Obtaining Index Use Statistics

After examining the query plan, and modifying the Index as necessary, we can then look at the statistics for that index. Index statistics are useful both to the Query Optimizer and to the user. They tell us more about the index and its effectiveness with the particular data on which it is executing. Index statistics involves four System Tables:

SYSTEM.INDEXSTATISTICS
SYSTEM.INDEXPREFIXSTATISTICS
SYSTEM.INDEXHISTOGRAMS
SYSTEM.INDEXHISTOGRAMBUCKETS

The ANALYZE command should be executed prior to looking at the index statistics. (See ANALYZE).

Index statistics are only available if the object of interest is in memory on the transaction engine (TE) to which the client (e.g. nuosql) is connected. If, for whatever reason (e.g. garbage collection), the object is no longer in memory, then index statistics will not be available.

INDEXSTATISTICS

SYSTEM.INDEXSTATISTICS is a system pseudo table containing one row for every index in your database. Its columns are defined below. This is the only table that maps Index statistics (including INDEXHISTOGRAMS and INDEXHISTOGRAMBUCKETS) back to the name of the index. For any given index, if no statistics about the index exist in the table, then no statistics are available to the NuoDB Query Optimizer and you should run ANALYZE on that table or index.

INDEXSTATISTICS Columns

Column Description
OBJECTID The ID for the database object - important for looking up hstogram information below.
CATALOGID The catalog ID for the database object - important for looking up histogram information below.
SCHEMA The schema in which the index was created
TABLENAME The table name on which the index exists
INDEXNAME The name of the index
KEYCOUNT The number of keys in the index - should be the same as the cardinality of the table

INDEXPREFIXSTATISTICS

SYSTEM.INDEXPREFIXSTATISTICS is a system pseudo table containing multiple rows for each index defined in the database. Its columns are defined below. For any given index, if no statistics about the index exist in the table, then no statistics are available to the NuoDB Query Optimizer and you should run ANALYZE on that table or index.
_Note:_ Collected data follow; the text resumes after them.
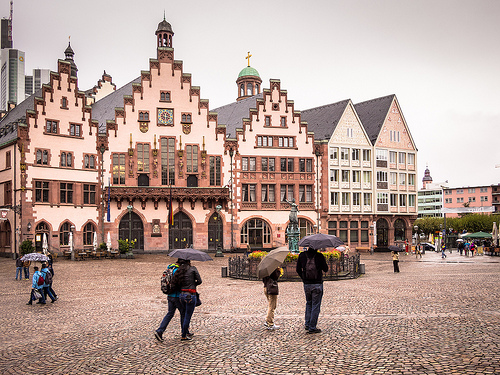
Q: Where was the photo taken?
A: It was taken at the street.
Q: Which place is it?
A: It is a street.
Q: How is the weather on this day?
A: It is cloudy.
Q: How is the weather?
A: It is cloudy.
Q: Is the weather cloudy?
A: Yes, it is cloudy.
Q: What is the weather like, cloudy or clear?
A: It is cloudy.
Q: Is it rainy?
A: No, it is cloudy.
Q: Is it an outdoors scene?
A: Yes, it is outdoors.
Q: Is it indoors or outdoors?
A: It is outdoors.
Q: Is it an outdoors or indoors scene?
A: It is outdoors.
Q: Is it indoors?
A: No, it is outdoors.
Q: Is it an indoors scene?
A: No, it is outdoors.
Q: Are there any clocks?
A: No, there are no clocks.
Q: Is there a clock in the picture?
A: No, there are no clocks.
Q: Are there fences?
A: Yes, there is a fence.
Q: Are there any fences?
A: Yes, there is a fence.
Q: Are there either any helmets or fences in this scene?
A: Yes, there is a fence.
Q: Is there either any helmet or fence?
A: Yes, there is a fence.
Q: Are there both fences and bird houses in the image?
A: No, there is a fence but no bird houses.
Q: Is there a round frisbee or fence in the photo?
A: Yes, there is a round fence.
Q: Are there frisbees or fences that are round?
A: Yes, the fence is round.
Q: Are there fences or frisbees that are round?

INDEXPREFIXSTATISTICS Columns

Column Description
OBJECTID The database object ID for the index
CATALOGID The database catalog ID for the index
PREFIXLENGTH The number of index key columns that this particular distinct count is valid for
DISTINCTCOUNT An estimate of the number of distinct values with that prefix
AVERAGEKEYLENGTH Average key size for the keys whose prefix count is given in this row
SOURCE "statistics" or "calculated"
We calculate the first prefix, 2 columns of an index and the full key. All other values are interpolated.
"statistics" - means that this is a good faith estimate of the number of distinct values using actual values in the index keys
"calculated" - means that this value has been estimated using the available statistics based on actual values

INDEXHISTOGRAMS

SYSTEM.INDEXHISTOGRAMS is a system pseudo table containing one row for every index in your database. This table represents data related to the index histogram. It is currently almost an exact subset of INDEXSTATISTICS with the exception of FIELDCOUNT, but this is subject to change in the future.

INDEXHSITOGRAMS Columns

Column Description
OBJECTID The ID for the database object
CATALOGID The Catalog ID for the database object
HISTOGRAMID The ID for the histogram, unique to the table
FIELDCOUNT The number of fields in the index
MAXRESOLUTION The maximum number of histogram buckets. Index histograms are one of the most important parts of index statistics. By default, the number of histogram buckets created is 10. Raising this number (see CREATE INDEX) will make more precise statistics available to the query optimizer.

INDEXHISTOGRAMBUCKETS

SYSTEM.INDEXHISTOGRAMBUCKETS is a system pseudo table containing one row for each bucket in the Index's histogram. So, if MAXRESOLUTION is 10, there will be ten rows per index.

INDEXHISTOGRAMBUCKETS Columns

Column Description
OBJECTID The ID for the database object
CATALOGID The Catalog ID for the database object
HISTOGRAMID The ID for the histogram, unique to the table
BUCKETINDEX The index of the bucket within the histogram. Values in this column are 0 to MAXRESOLUTION.
BOUNDARY For all but the first bucket, this value is the upper most value for each field in the index, in that bucket. The first bucket contains one key which is the lowest key in the index.